The other factors of note were the included tomatoes and “corn-dusted bun,” which differs from the normal sesame-seen bun most of their other sandwiches come with. The tomatoes were good, if perhaps slightly too abundant (I’m very particular about my tomatoes, and even then only want them in moderation); fortunately, my wife has no such compunctions with the fruit, so she gladly helped herself to the slices I didn’t want. The bun was decent; it did its job well, and while not outstanding, nor was it offensive in any way.

Now we come to the part which sets the Maple BBQ sandwiches apart form their normal counterparts. Namely, the inclusion of “thick, hardwood smoked bacon,” cheddar cheese (100% real), and the “gourmet maple BBQ sauce.” All together, it was good. The bacon was meaty, and the cheddar had a slightly stronger, sharper (but not too sharp) taste that the normal American cheese lacks. The Maple BBQ sauce is a bit of a double-edged sword, however.
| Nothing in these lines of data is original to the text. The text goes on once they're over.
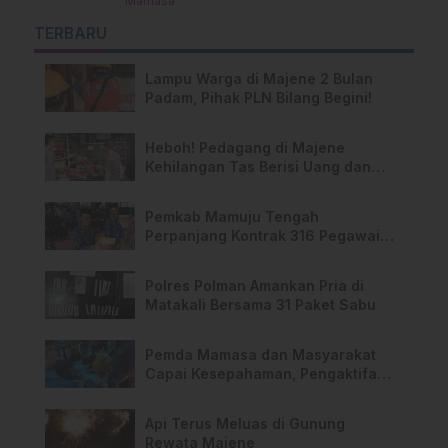
Mamasa
TERBARU
Lampu Warga di Majene 2 Bulan
Padam, Pihak PLN Bilang Begini!
Heboh! Pedagang di Majene
Kehilangan Tas Berisi Uang dan
Barang Penting
Pemkab Mamuju Tengah
Perpanjang Kontrak 316 Pegawai
PPPK Hingga 2028
Polres Polman Amankan Pria di
Matakali Bersama 31 Paket Sabu
Pemda Mamasa dan Masyarakat
Capai Kesepahaman, Pengaktifan
TPA Salurano
Api Terus Meluas di Gunung
Rewata Majene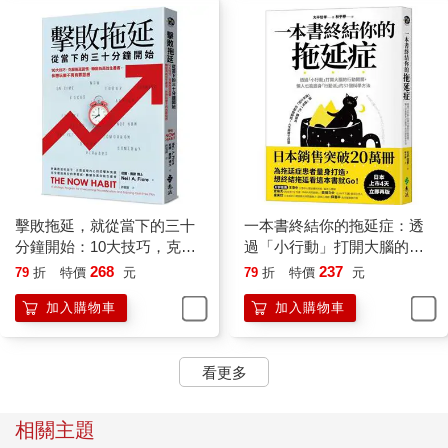
擊敗拖延，就從當下的三十
一本書終結你的拖延症：透
分鐘開始：10大技巧，克服
過「小行動」打開大腦的行
拖延習慣，轉變為高效生產
動開關，懶人也能變身「行
268
237
79
折
特價
元
79
折
特價
元
者，休閒時光不再有罪惡感
動派」的37個科學方法
加入購物車
加入購物車
看更多
相關主題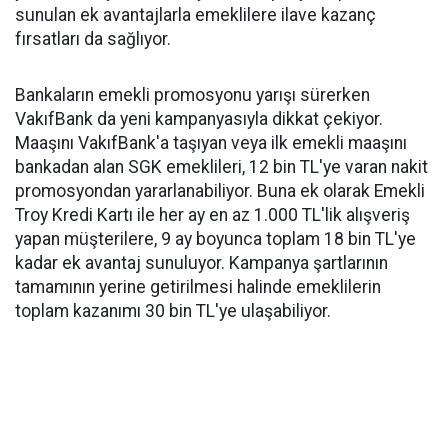
sunulan ek avantajlarla emeklilere ilave kazanç
fırsatları da sağlıyor.
Bankaların emekli promosyonu yarışı sürerken
VakıfBank da yeni kampanyasıyla dikkat çekiyor.
Maaşını VakıfBank'a taşıyan veya ilk emekli maaşını
bankadan alan SGK emeklileri, 12 bin TL'ye varan nakit
promosyondan yararlanabiliyor. Buna ek olarak Emekli
Troy Kredi Kartı ile her ay en az 1.000 TL'lik alışveriş
yapan müşterilere, 9 ay boyunca toplam 18 bin TL'ye
kadar ek avantaj sunuluyor. Kampanya şartlarının
tamamının yerine getirilmesi halinde emeklilerin
toplam kazanımı 30 bin TL'ye ulaşabiliyor.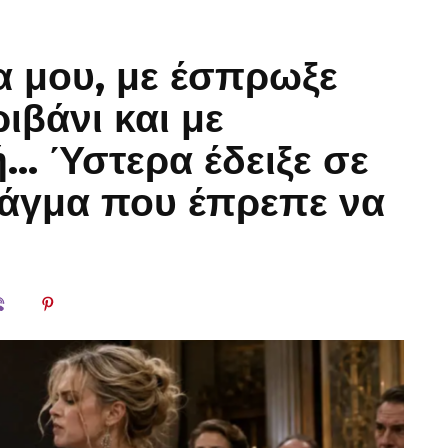
α μου, με έσπρωξε
ιβάνι και με
… Ύστερα έδειξε σε
άγμα που έπρεπε να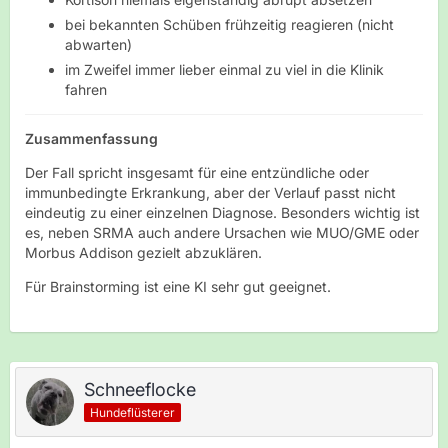
bei bekannten Schüben frühzeitig reagieren (nicht
abwarten)
im Zweifel immer lieber einmal zu viel in die Klinik
fahren
Zusammenfassung
Der Fall spricht insgesamt für eine entzündliche oder
immunbedingte Erkrankung, aber der Verlauf passt nicht
eindeutig zu einer einzelnen Diagnose. Besonders wichtig ist
es, neben SRMA auch andere Ursachen wie MUO/GME oder
Morbus Addison gezielt abzuklären.
Für Brainstorming ist eine KI sehr gut geeignet.
Schneeflocke
Hundeflüsterer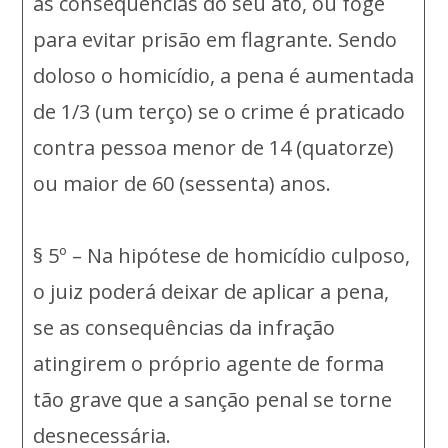
as conseqüências do seu ato, ou foge
para evitar prisão em flagrante. Sendo
doloso o homicídio, a pena é aumentada
de 1/3 (um terço) se o crime é praticado
contra pessoa menor de 14 (quatorze)
ou maior de 60 (sessenta) anos.
§ 5º – Na hipótese de homicídio culposo,
o juiz poderá deixar de aplicar a pena,
se as consequências da infração
atingirem o próprio agente de forma
tão grave que a sanção penal se torne
desnecessária.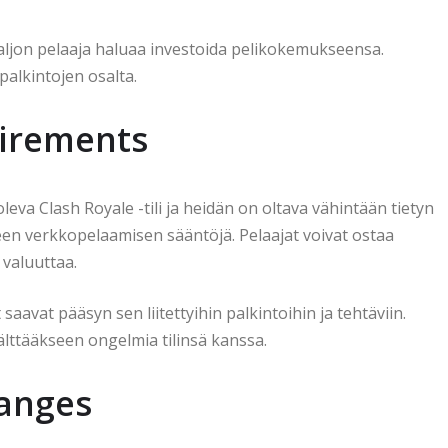
 paljon pelaaja haluaa investoida pelikokemukseensa.
alkintojen osalta.
uirements
leva Clash Royale -tili ja heidän on oltava vähintään tietyn
seen verkkopelaamisen sääntöjä. Pelaajat voivat ostaa
 valuuttaa.
 saavat pääsyn sen liitettyihin palkintoihin ja tehtäviin.
välttääkseen ongelmia tilinsä kanssa.
hanges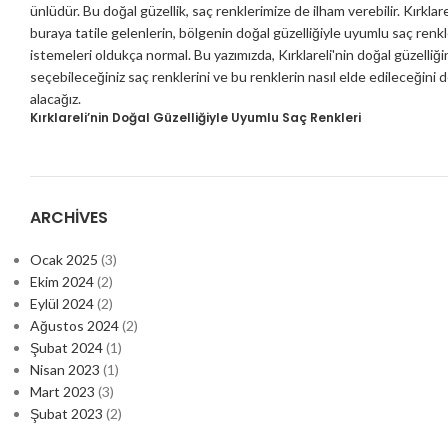
Kırklareli’nin Doğal Güzelliğiyle Uyumlu Saç Renkleri
ARCHIVES
Ocak 2025
(3)
Ekim 2024
(2)
Eylül 2024
(2)
Ağustos 2024
(2)
Şubat 2024
(1)
Nisan 2023
(1)
Mart 2023
(3)
Şubat 2023
(2)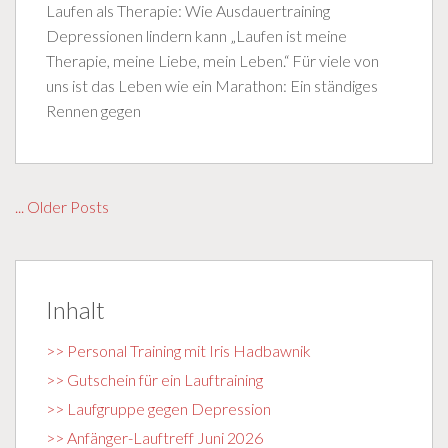
Laufen als Therapie: Wie Ausdauertraining
Depressionen lindern kann „Laufen ist meine
Therapie, meine Liebe, mein Leben.“ Für viele von
uns ist das Leben wie ein Marathon: Ein ständiges
Rennen gegen
... Older Posts
Inhalt
>> Personal Training mit Iris Hadbawnik
>> Gutschein für ein Lauftraining
>> Laufgruppe gegen Depression
>> Anfänger-Lauftreff Juni 2026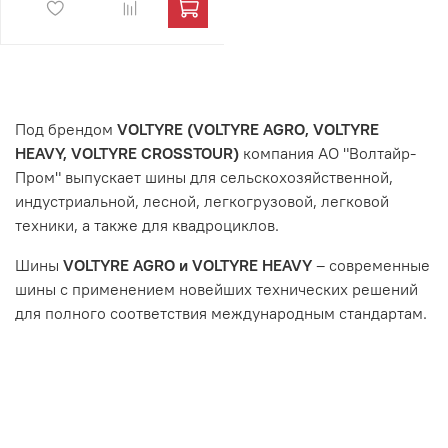
Под брендом
VOLTYRE (VOLTYRE AGRO, VOLTYRE
HEAVY, VOLTYRE CROSSTOUR)
компания АО "Волтайр-
Пром" выпускает шины для сельскохозяйственной,
индустриальной, лесной, легкогрузовой, легковой
техники, а также для квадроциклов.
Шины
VOLTYRE AGRO и VOLTYRE HEAVY
– современные
шины с применением новейших технических решений
для полного соответствия международным стандартам.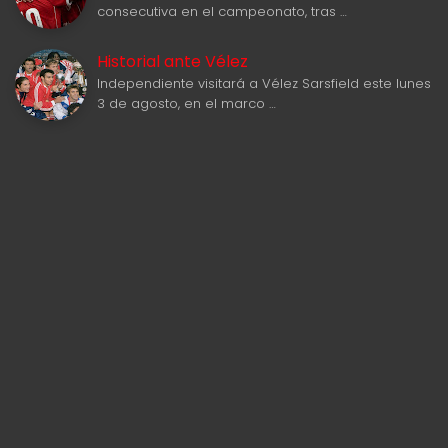
consecutiva en el campeonato, tras …
Historial ante Vélez
Independiente visitará a Vélez Sarsfield este lunes
3 de agosto, en el marco …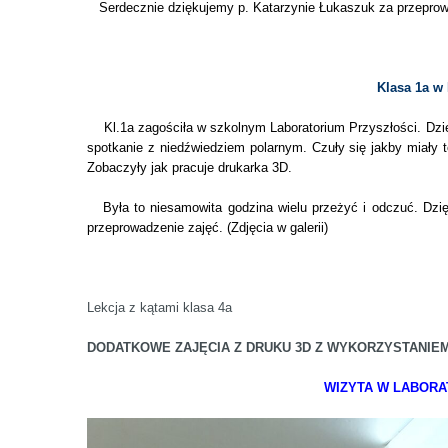
Serdecznie dziękujemy p. Katarzynie Łukaszuk za przeprow
Uc
Klasa 1a w
Kl.1a zagościła w szkolnym Laboratorium Przyszłości. Dzieci
spotkanie z niedźwiedziem polarnym. Czuły się jakby miały t
Zobaczyły jak pracuje drukarka 3D.
Była to niesamowita godzina wielu przeżyć i o
przeprowadzenie zajęć. (Zdjęcia w galerii)
Uc
Lekcja z kątami klasa 4a
DODATKOWE ZAJĘCIA Z DRUKU 3D Z WYKORZYSTANIEM D
WIZYTA W LABORA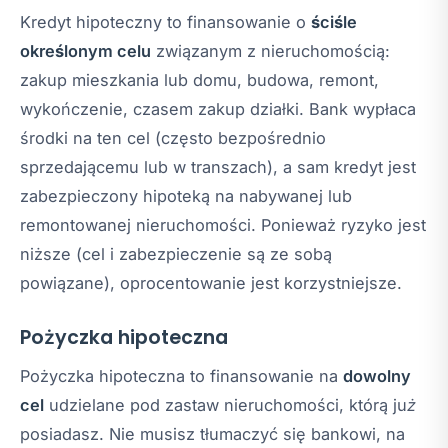
Kredyt hipoteczny to finansowanie o
ściśle
określonym celu
związanym z nieruchomością:
zakup mieszkania lub domu, budowa, remont,
wykończenie, czasem zakup działki. Bank wypłaca
środki na ten cel (często bezpośrednio
sprzedającemu lub w transzach), a sam kredyt jest
zabezpieczony hipoteką na nabywanej lub
remontowanej nieruchomości. Ponieważ ryzyko jest
niższe (cel i zabezpieczenie są ze sobą
powiązane), oprocentowanie jest korzystniejsze.
Pożyczka hipoteczna
Pożyczka hipoteczna to finansowanie na
dowolny
cel
udzielane pod zastaw nieruchomości, którą
już
posiadasz
. Nie musisz tłumaczyć się bankowi, na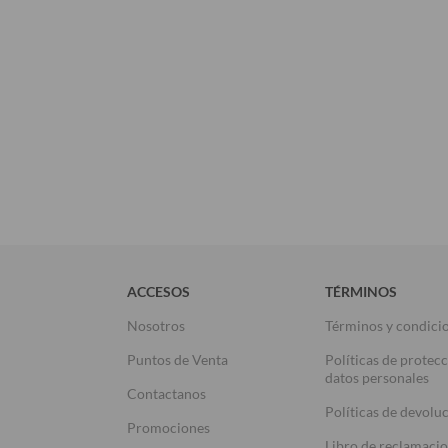
ACCESOS
TÉRMINOS
Nosotros
Términos y condici
Puntos de Venta
Políticas de protec
datos personales
Contactanos
Políticas de devolu
Promociones
Libro de reclamaci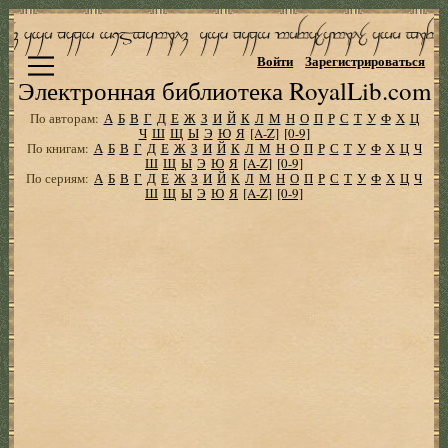
Войти
Зарегистрироваться
Электронная библиотека RoyalLib.com
По авторам:
А
Б
В
Г
Д
Е
Ж
З
И
Й
К
Л
М
Н
О
П
Р
С
Т
У
Ф
Х
Ц
Ч
Ш
Щ
Ы
Э
Ю
Я
[A-Z]
[0-9]
По книгам:
А
Б
В
Г
Д
Е
Ж
З
И
Й
К
Л
М
Н
О
П
Р
С
Т
У
Ф
Х
Ц
Ч
Ш
Щ
Ы
Э
Ю
Я
[A-Z]
[0-9]
По сериям:
А
Б
В
Г
Д
Е
Ж
З
И
Й
К
Л
М
Н
О
П
Р
С
Т
У
Ф
Х
Ц
Ч
Ш
Щ
Ы
Э
Ю
Я
[A-Z]
[0-9]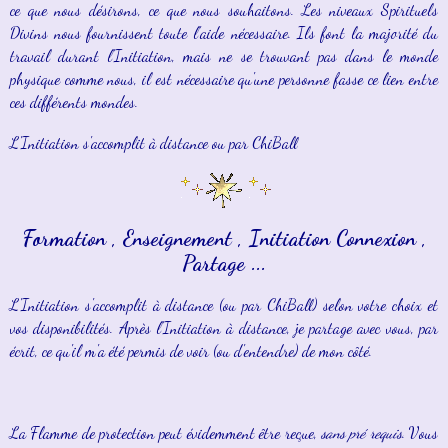
ce que nous désirons, ce que nous souhaitons. Les niveaux Spirituels
Divins nous fournissent toute l'aide nécessaire. Ils font la majorité du
travail durant l'Initiation, mais ne se trouvant pas dans le monde
physique comme nous, il est nécessaire qu'une personne fasse ce lien entre
ces différents mondes.
L'Initiation s'accomplit à distance ou par ChiBall
Formation , Enseignement , Initiation Connexion ,
Partage ...
L'Initiation s'accomplit à distance (ou par ChiBall) selon votre choix et
vos disponibilités. Après l'Initiation à distance, je partage avec vous, par
écrit, ce qu'il m'a été permis de voir (ou d'entendre) de mon côté.
La Flamme de protection peut évidemment être reçue,
sans pré requis
. Vous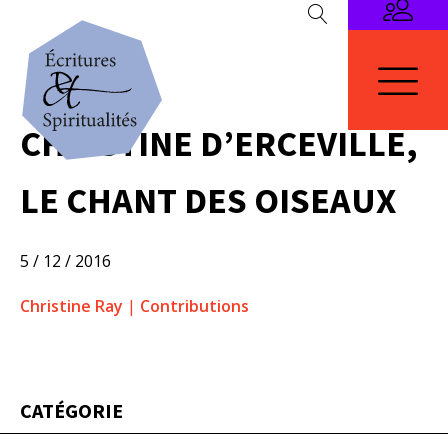
CHRISTINE D’ERCEVILLE,
LE CHANT DES OISEAUX
5 / 12 / 2016
Christine Ray
|
Contributions
CATÉGORIE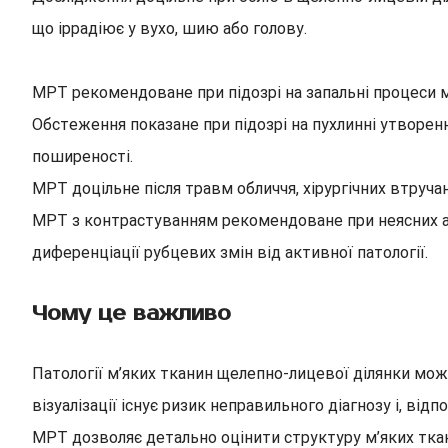
що іррадіює у вухо, шию або голову.
МРТ рекомендоване при підозрі на запальні процеси м
Обстеження показане при підозрі на пухлинні утворення
поширеності.
МРТ доцільне після травм обличчя, хірургічних втручан
МРТ з контрастуванням рекомендоване при неясних або
диференціації рубцевих змін від активної патології.
Чому це важливо
Патології м’яких тканин щелепно-лицевої ділянки можу
візуалізації існує ризик неправильного діагнозу і, від
МРТ дозволяє детально оцінити структуру м’яких ткани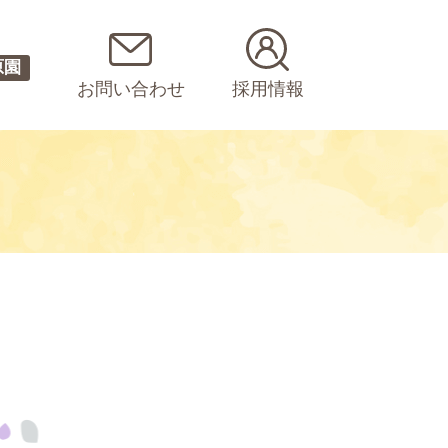
原園
お問い合わせ
採用情報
Simply put, the sauce– while tasty– is just a little bit too strong. It does contain a nice barbeque flavor with a hint of maple, but unfortunately overpowered the rest of the sandwich. The main elements which seemed to stick out were, ironically, the bacon and the cheddar cheese, but only just; it felt more like the flavors of those two parts were clawing to reach the surface (i.e. my taste buds), but just barely make it.

I should mention that I would discover only later that the normal Maple BBQ sandwiches each still contained mayonnaise, an ingredient my sandwich lacked. Such is the risk of a special order, I suppose, but now I’m left wondering if perhaps the mayo would balance out the Maple BBQ sauce somehow, making it less overpowering. Then again, it could be that the Tendergrill doesn’t hold up as well as its fried chicken contemporaries, or the flame-broiled beef of a Whopper patty, though that wouldn’t explain how it fared with the cheese and bacon.

With any luck, I’ll be afforded the opportunity to give it another try and I can update this review with my findings.

In the end, though, I can still give the Maple BBQ treatment a hearty recommendation for those looking for a little something extra on their Whopper or chicken sandwiches. It’s unfortunately available for only an unspecified limited time, though I hope to see it have the staying power of the Angry Whopper, whose duration annoyed me to no end, as I can’t really handle that level of peppers and such. Hopefully demand for this one will remain as high.

The cheese would make an interesting addition to more of their sandwiches, and if they could find a way to dial back how strong the sauce is compared to other ingredients, it would be a more welcome addition. As it is, if you get the opportunity to try a Maple BBQ anything, you might want to order your sandwich “easy on the sauce” to get the flavor and hopefully not overpower the rest of it.